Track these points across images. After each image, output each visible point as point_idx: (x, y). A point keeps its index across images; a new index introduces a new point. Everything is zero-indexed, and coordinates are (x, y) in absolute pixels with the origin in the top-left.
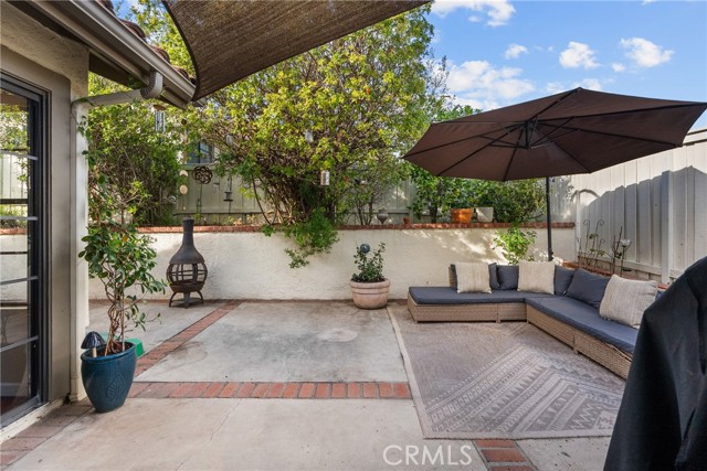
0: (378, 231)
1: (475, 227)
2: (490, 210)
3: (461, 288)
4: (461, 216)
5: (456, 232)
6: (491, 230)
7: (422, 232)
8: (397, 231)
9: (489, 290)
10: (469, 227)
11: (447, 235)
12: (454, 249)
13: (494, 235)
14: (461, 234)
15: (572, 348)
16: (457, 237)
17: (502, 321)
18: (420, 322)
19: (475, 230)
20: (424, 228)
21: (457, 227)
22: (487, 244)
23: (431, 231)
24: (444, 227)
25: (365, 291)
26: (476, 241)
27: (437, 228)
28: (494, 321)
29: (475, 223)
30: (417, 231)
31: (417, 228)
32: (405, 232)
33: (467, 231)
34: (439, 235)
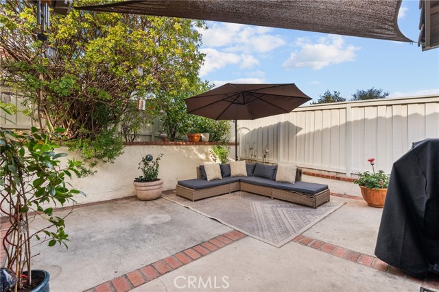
• • •
▸ **EXERCISE DIRECTIONS**
Copy out all of the records above line for line, keeping every number and symbol unchanged, and leave out the pictures.

▸ **ANSWER FOR THE TASK**
Track these points across images. After each image, output each visible point as point_idx: (x, y). A point keeps its index across images; a new index introduces a new point. Everything is zero-indexed, and coordinates are (x, y) in absolute pixels with the origin in the top-left.
0: (378, 231)
1: (475, 227)
2: (490, 210)
3: (461, 288)
4: (461, 216)
5: (456, 232)
6: (491, 230)
7: (422, 232)
8: (397, 231)
9: (489, 290)
10: (469, 227)
11: (447, 235)
12: (454, 249)
13: (494, 235)
14: (461, 234)
15: (572, 348)
16: (457, 237)
17: (502, 321)
18: (420, 322)
19: (475, 230)
20: (424, 228)
21: (457, 227)
22: (487, 244)
23: (431, 231)
24: (444, 227)
25: (365, 291)
26: (476, 241)
27: (437, 228)
28: (494, 321)
29: (475, 223)
30: (417, 231)
31: (417, 228)
32: (405, 232)
33: (467, 231)
34: (439, 235)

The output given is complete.